Example 2: Creating a Static NAT
You want to create a static NAT (Network Address Translation) so that you can direct traffic through a public IP address to an internal IP address. With the IPv4 address pool dwindling and new allocations being harder to come by, this configuration is becoming extremely popular to accommodate users who can't yet reach IPv6 addresses. This challenge would normally require a significant level of effort of even the most seasoned systems administrator, but with the gateway appliance, it's a painless process.

In addition to the IPv4 address-saving benefits, your static NAT adds a layer of protection for your internal web servers from the public network, and as we discussed in the first example, your gateway device also serves as a single configuration point for both inbound and outbound firewall rules.

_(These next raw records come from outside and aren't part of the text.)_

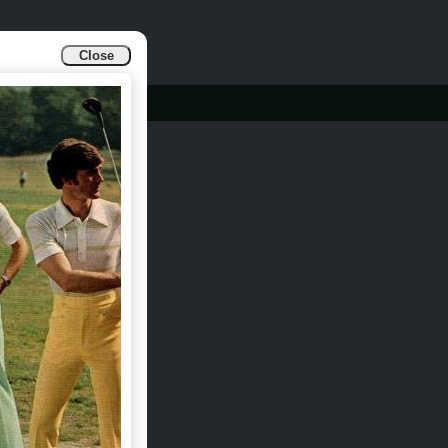
Close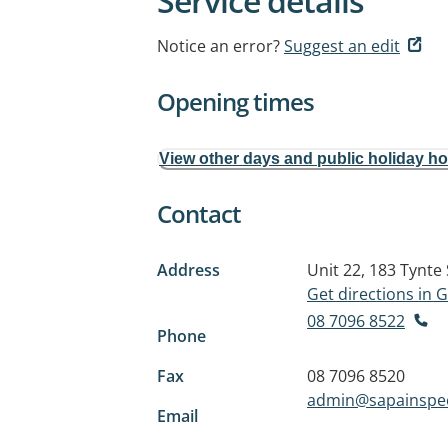
Service details
Notice an error?
Suggest an edit
Opening times
View other days and public holiday h
Contact
Address
Unit 22, 183 Tynte 
Get directions in
08 7096 8522
Phone
Fax
08 7096 8520
admin@sapainspe
Email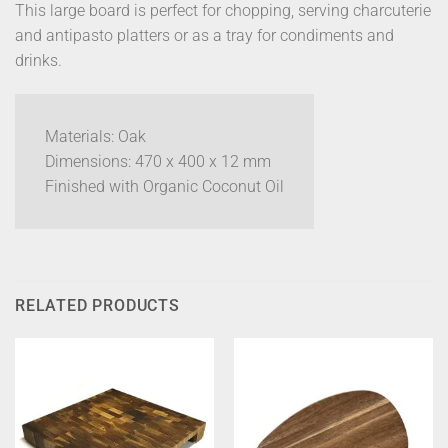
This large board is perfect for chopping, serving charcuterie
and antipasto platters or as a tray for condiments and
drinks.
Materials: Oak
Dimensions: 470 x 400 x 12 mm
Finished with Organic Coconut Oil
RELATED PRODUCTS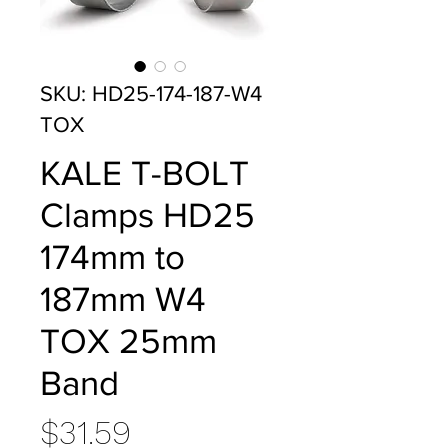
SKU: HD25-174-187-W4
TOX
KALE T-BOLT
Clamps HD25
174mm to
187mm W4
TOX 25mm
Band
Price
$31.59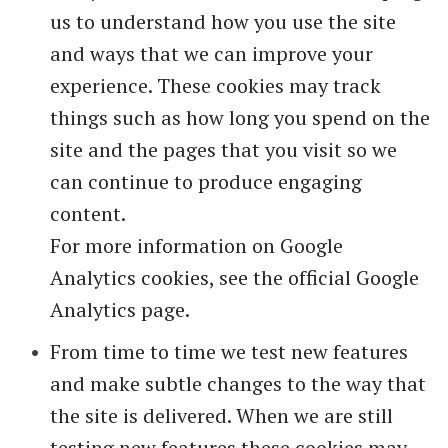
us to understand how you use the site
and ways that we can improve your
experience. These cookies may track
things such as how long you spend on the
site and the pages that you visit so we
can continue to produce engaging
content.
For more information on Google
Analytics cookies, see the official Google
Analytics page.
From time to time we test new features
and make subtle changes to the way that
the site is delivered. When we are still
testing new features these cookies may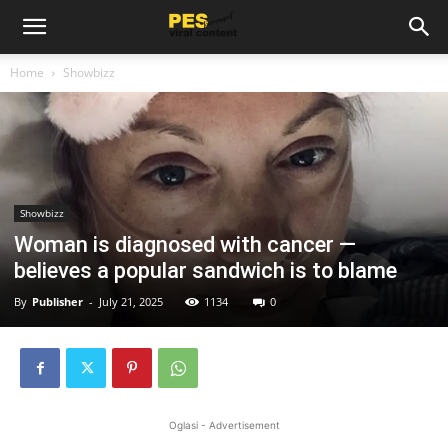
Home
Showbizz
Showbizz
Woman is diagnosed with cancer —
believes a popular sandwich is to blame
By
Publisher
-
July 21, 2025
1134
0
Oglasi - Advertisement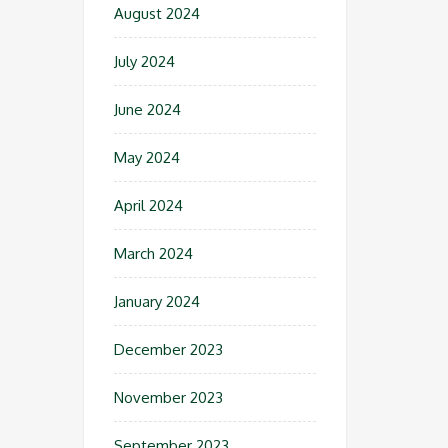
August 2024
July 2024
June 2024
May 2024
April 2024
March 2024
January 2024
December 2023
November 2023
September 2023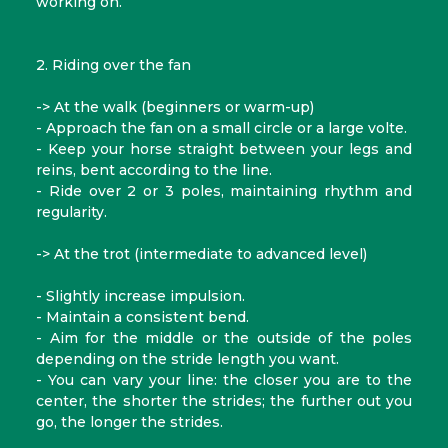
working on.
2. Riding over the fan
-> At the walk (beginners or warm-up)
- Approach the fan on a small circle or a large volte.
- Keep your horse straight between your legs and
reins, bent according to the line.
- Ride over 2 or 3 poles, maintaining rhythm and
regularity.
-> At the trot (intermediate to advanced level)
- Slightly increase impulsion.
- Maintain a consistent bend.
- Aim for the middle or the outside of the poles
depending on the stride length you want.
- You can vary your line: the closer you are to the
center, the shorter the strides; the further out you
go, the longer the strides.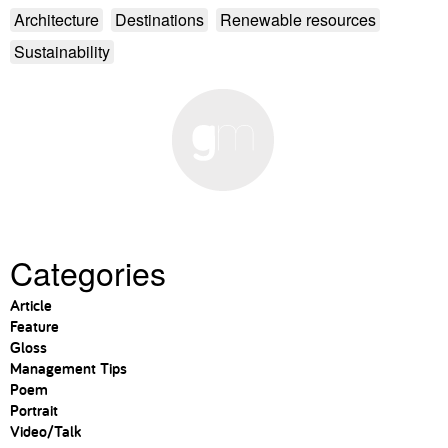
Architecture
Destinations
Renewable resources
Sustainability
Categories
Article
Feature
Gloss
Management Tips
Poem
Portrait
Video/Talk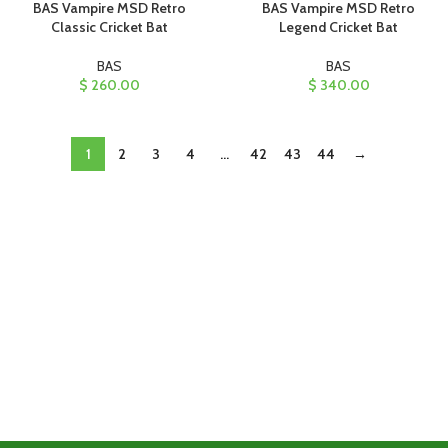
BAS Vampire MSD Retro
BAS Vampire MSD Retro
Classic Cricket Bat
Legend Cricket Bat
BAS
BAS
$
260.00
$
340.00
1
2
3
4
…
42
43
44
→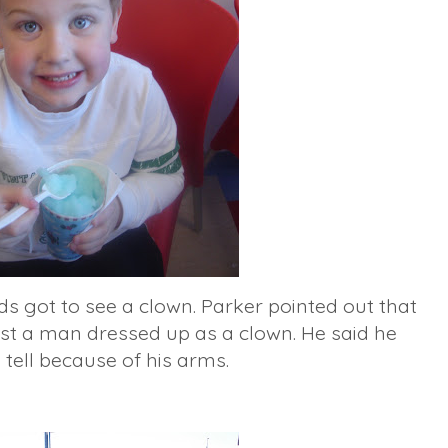
ds got to see a clown. Parker pointed out that
just a man dressed up as a clown. He said he
 tell because of his arms.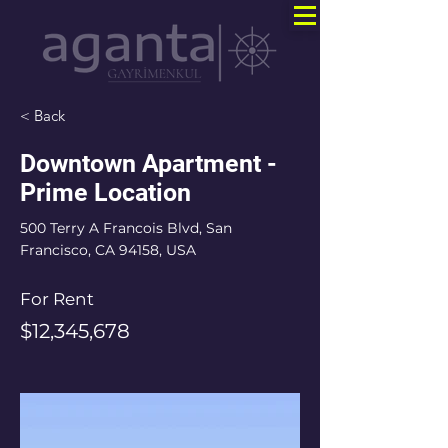
< Back
Downtown Apartment -
Prime Location
500 Terry A Francois Blvd, San
Francisco, CA 94158, USA
For Rent
$12,345,678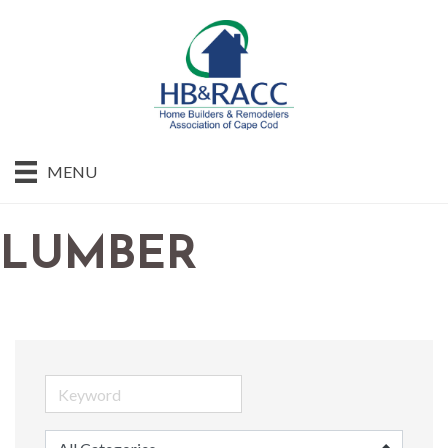
MENU
LUMBER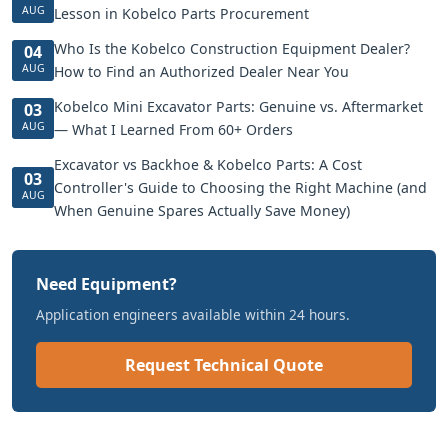
AUG
Lesson in Kobelco Parts Procurement
Who Is the Kobelco Construction Equipment Dealer?
04
AUG
How to Find an Authorized Dealer Near You
Kobelco Mini Excavator Parts: Genuine vs. Aftermarket
03
AUG
— What I Learned From 60+ Orders
Excavator vs Backhoe & Kobelco Parts: A Cost
03
Controller's Guide to Choosing the Right Machine (and
AUG
When Genuine Spares Actually Save Money)
Need Equipment?
Application engineers available within 24 hours.
Request Technical Quote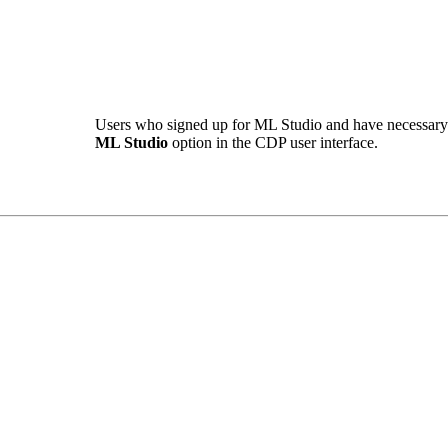
Users who signed up for ML Studio and have necessary 
ML Studio
option in the CDP user interface.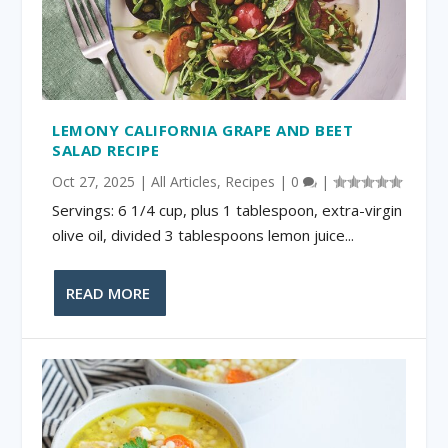
LEMONY CALIFORNIA GRAPE AND BEET
SALAD RECIPE
Oct 27, 2025
|
All Articles
,
Recipes
|
0
|
Servings: 6 1/4 cup, plus 1 tablespoon, extra-virgin
olive oil, divided 3 tablespoons lemon juice...
READ MORE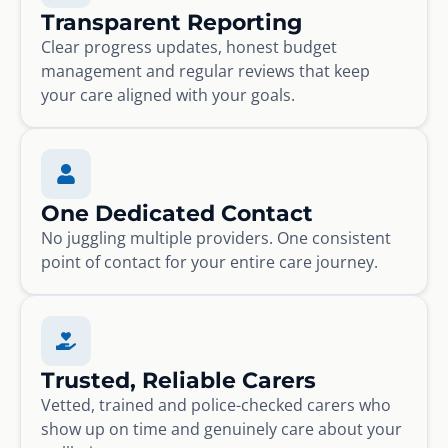
Transparent Reporting
Clear progress updates, honest budget
management and regular reviews that keep
your care aligned with your goals.
One Dedicated Contact
No juggling multiple providers. One consistent
point of contact for your entire care journey.
Trusted, Reliable Carers
Vetted, trained and police-checked carers who
show up on time and genuinely care about your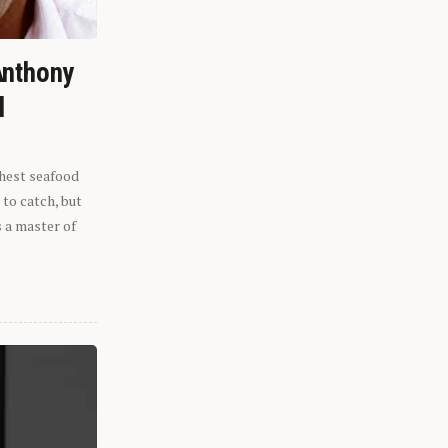
Anthony
l
shest seafood
 to catch, but
s a master of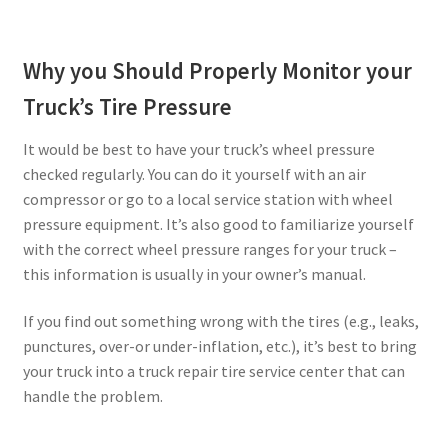
Why you Should Properly Monitor your
Truck’s Tire Pressure
It would be best to have your truck’s wheel pressure
checked regularly. You can do it yourself with an air
compressor or go to a local service station with wheel
pressure equipment. It’s also good to familiarize yourself
with the correct wheel pressure ranges for your truck –
this information is usually in your owner’s manual.
If you find out something wrong with the tires (e.g., leaks,
punctures, over-or under-inflation, etc.), it’s best to bring
your truck into a truck repair tire service center that can
handle the problem.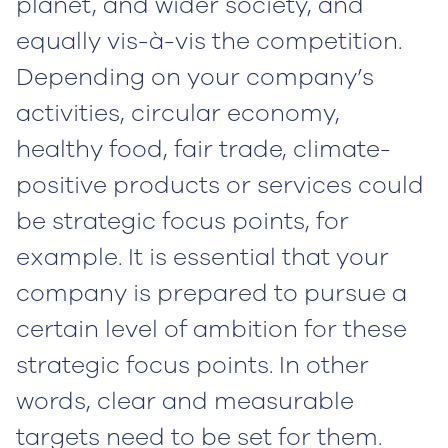
planet, and wider society, and
equally vis-à-vis the competition.
Depending on your company’s
activities, circular economy,
healthy food, fair trade, climate-
positive products or services could
be strategic focus points, for
example. It is essential that your
company is prepared to pursue a
certain level of ambition for these
strategic focus points. In other
words, clear and measurable
targets need to be set for them.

If you have complex network-related needs, and you want granular control of the traffic to and from your servers, a gateway appliance might be the perfect tool for you. You get the control you want and save yourself a significant amount of time and effort configuring and tweaking your environment on-the-fly. You can terminate IPSec VPN tunnels, execute your own network address translation, and run diagnostic commands such as traffic monitoring (tcpdump) on your global environment. And in addition to that, your gateway serves as a single point of contact to configure sophisticated firewall rules!